From the December 2011 issue of InsideCounsel Magazine • Subscribe!

Roundup: 1st, 4th, 5th and 6th Circuits

Companies must remain vigilant in registering copyrights; Torture victims can't sue chemical manufacturer; Plaintiff can pursue age-based hostile work environment claim; Case reversed due to lack of substantial cause.

1st Circuit: Companies must remain vigilant in registering copyrights

It’s not enough for companies to simply register their copyrights in source code for the original version of software products. According to a 1st Circuit decision rendered Sept. 14 in Airframe Systems, Inc. v. L-3 Communications Corp., software companies must register complete copies of each software version in both source and object codes in order to protect their copyrights.

In 1986, Airframe began licensing its aircraft maintenance tracking software (called ARMS) to L-3, which was limited to use ARMS only in object code format. Years later, an Airframe employee allegedly acted without the company’s knowledge and copied an unspecified version of ARMS source code onto L-3’s computers. Airframe discovered this in 2003 and initiated a series of copyright infringement actions against L-3.

A trial court argued that Airframe failed to show evidence of infringement and awarded summary judgment to L-3. The 1st Circuit upheld the decision. Because Airframe only noted similarities between L-3’s software and an unregistered version of ARMS, the court held Airframe never proved the content of its registered software and, therefore, couldn’t establish factual copying of the registered work.

4th Circuit: Torture victims can’t sue chemical manufacturer

On Sept. 19, Kurdish families failed to find vindication for wartime abuses under the Torture Victim Protection Act and Alien Tort Statute. In Aziz v. Alcolac, Inc., the 4th Circuit upheld a district court’s dismissal of the plaintiffs’ claims based on their failure to plead facts supporting an inference of intentional aiding and abetting.

In the late 1980s, Alcolac allegedly sold the chemical thiodiglycol (TDG) to Saddam Hussein’s Iraqi regime, which used the it to create mustard gas that the Iraqis deployed on Kurdish enclaves. The U.S. government allegedly warned Alcolac that TDG was subject to export restrictions, but the company sold the chemical anyway with the purported knowledge that it could be used to create mustard gas. The Kurdish plaintiffs filed their complaint on behalf of two putative classes, which a district court eventually dismissed.

On appeal, the 4th Circuit agreed with the district court ruling that a corporation is not an individual and, therefore, not subject to liability under the Torture Victim Protection Act.

5th Circuit: Plaintiff can pursue age-based hostile work environment claim

The 5th Circuit may have opened the door for more age-based hostile work environment claims. On Sept. 12, the court reversed summary judgment in Dediol v. Best Chevrolet, Inc., and ruled that the plaintiff can go to trial based on religion-based hostile work environment claims.

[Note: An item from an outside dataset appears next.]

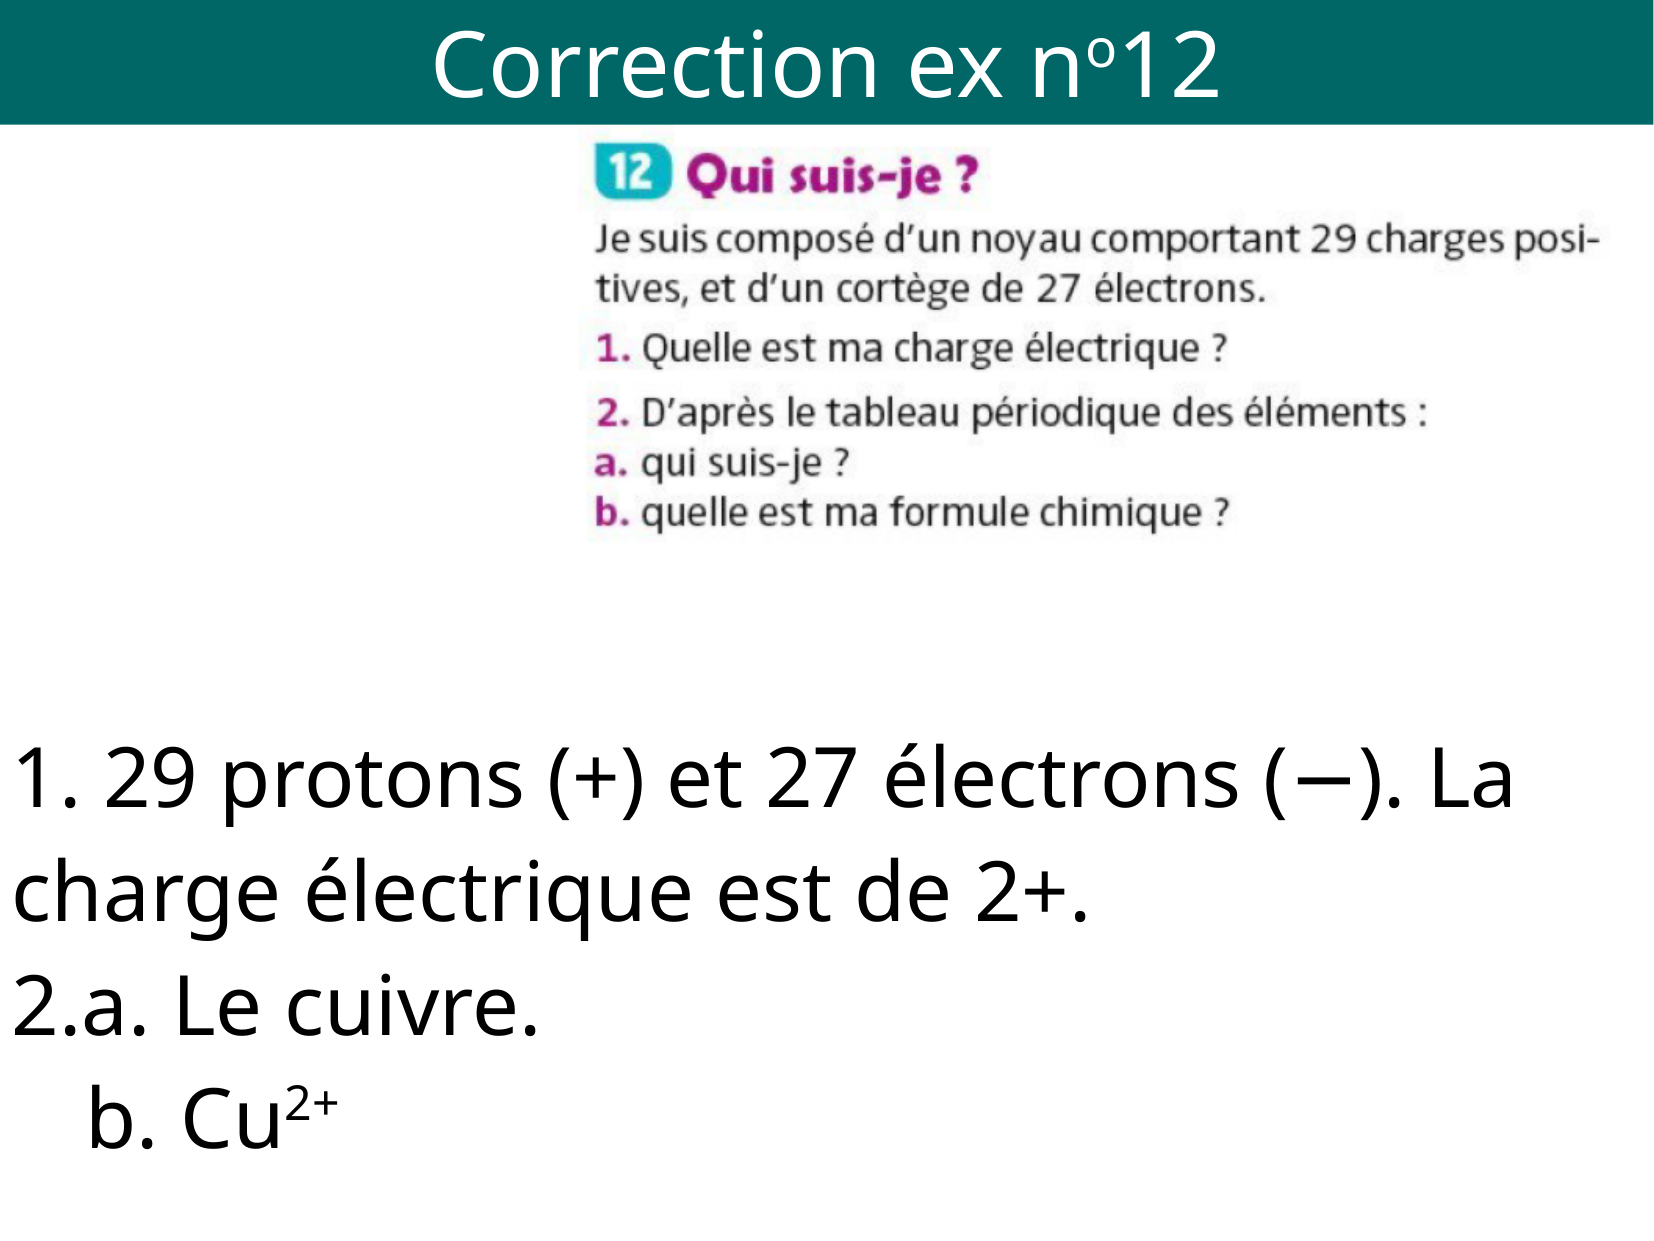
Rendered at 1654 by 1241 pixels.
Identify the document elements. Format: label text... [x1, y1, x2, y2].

Sixty-five-year-old Milan Dediol was employed by Best Chevrolet for about three months in 2007. Dediol alleged that he drew the ire and a string of profanity from the sales manager when he requested time off from work to volunteer at a church event. After the tirade, Dediol alleged that the manager would only call him by derogatory, age-related names, openly mocked his religion and threatened him with physical violence. After a final altercation, Dediol refused to report to work and was terminated.

A district court granted summary judgment to Best Chevrolet. But on appeal, the 5th Circuit followed the reasoning of a 6th Circuit case, Crawford v. Medina Hospital, which held that a hostile work environment claim is cognizable under the Age Discrimination in Employment Act (ADEA). Dediol met all requirements under the ADEA to establish employer liability.

6th Circuit: Case reversed due to lack of substantial cause

The 6th Circuit ruled Sept. 28 in Moeller v. Garlock Sealing Technologies LLC that a plaintiff must fully establish a burden of proof when it comes to demonstrating cause of a decedent’s mesothelioma.

Robert Moeller, a pipefitter by trade, allegedly sustained asbestos exposure by working with asbestos-containing gaskets manufactured by Garlock. However, he also was exposed to asbestos insulation from other sources. Moeller eventually contracted mesothelioma and, together with his wife, filed suit against Garlock, claiming exposure to its gaskets was the substantial factor for his infirmity. Moeller succumbed to the disease in 2008.

Garlock didn’t dispute that asbestos likely caused Moeller’s condition, but said that its gaskets were not necessarily a substantial factor in causing the condition. The case went to a civil trial in 2009 in which the jury ruled in Moeller’s favor. On appeal, the 6th Circuit ruled Moeller failed to prove Garlock’s gaskets were the substantial factor in causing his condition. Moeller’s witnesses provided no evidence quantifying asbestos exposure from Garlock’s products. Due to insufficient evidence, the court reversed the ruling.